Sigmund was born in Ljubljana (capital of present Slovenia) in 1747.
Sigmund's father, Michelangelo Zois was a Venitian salesman who moved to Ljubljana where he made a considerable fortune. He married a Slovenian noblewoman and acquired the right to the title of baron.
After attending several private schools, Sigmund Zois moved to Italy where he continued his education. He enjoyed traveling and getting acquainted to new people. However, his way of life was soon truncated by gout, a disease that would stuck him for the rest of his life. After returning to Ljubljana, he developed a strong interest in sciences and worked with Baltazar Hacquet and other Slovenian intellectuals.
In 1780, his house in Ljubljana became a fostering center for liberal intellectuals at the center of the Slovenian enlightenment. Jurij Japelj, Blaž Kumerdej, Jernej Kopitar, Anton Tomaž Linhart, Valentin Vodnik were all members of the “Zois circle”.
Zois was their mecenate (patron), he mentored them and granted financial support, and becamethe central figure of the Slovenian enlightenment. He was a deist and his views were rational and empirical.

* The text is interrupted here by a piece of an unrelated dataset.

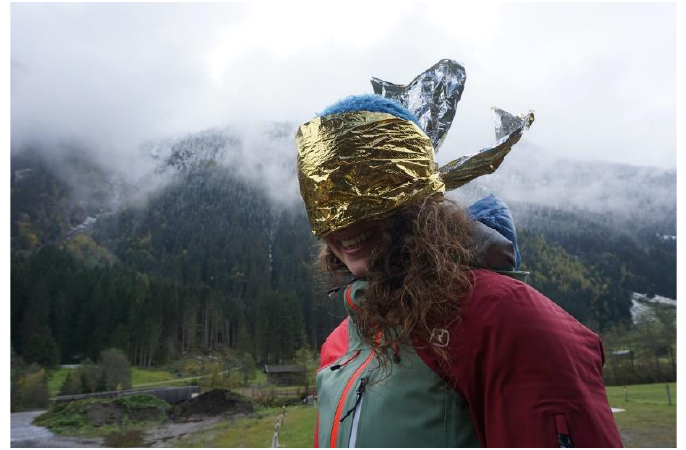
Figure 7. Application of a rescue blanket as emergency eye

Nevertheless, he strongly disagreed with the French revolution.
Literary work by Sigmund Zois includes many literary forms and genres, ranging from arias for the opera to lyrics for folk music, although probably only a minor part of his work has been preserved. His translation of the poem Lorelei by Gottfried August Burger was regarded as a complete failure, and Zois himself later came to believe that the Slovenian language was too mediocre and rough to allow for such a literary achievement. He would be disproven only some decades later by France Prešeren who managed to compose a complex and exceptional translation of the same poem. Zois is also regarded as a father of Slovenian literary criticism, most of his literary reviews can be found in his correspondence with Valentin Vodnik.
He worked in mineralogy, geology, botany and zoology. His collection of minerals (around 5,000 items) is kept in a museum in Ljubljana.
In 1795 he mounted two expeditions to explore the land around the Triglav mountain. In 1805 a mineral zoisite was named after him, since Zois correctly judged that the finding of Simon Presern in the Alps in Carinthia represented an unknown mineral.
Sigmund also helped his brother, a botanist Karl Zois, the discoverer of Campanula zoysii. The main award for science and also a state scholarship for talented students in Slovenia is named after Žiga Zois.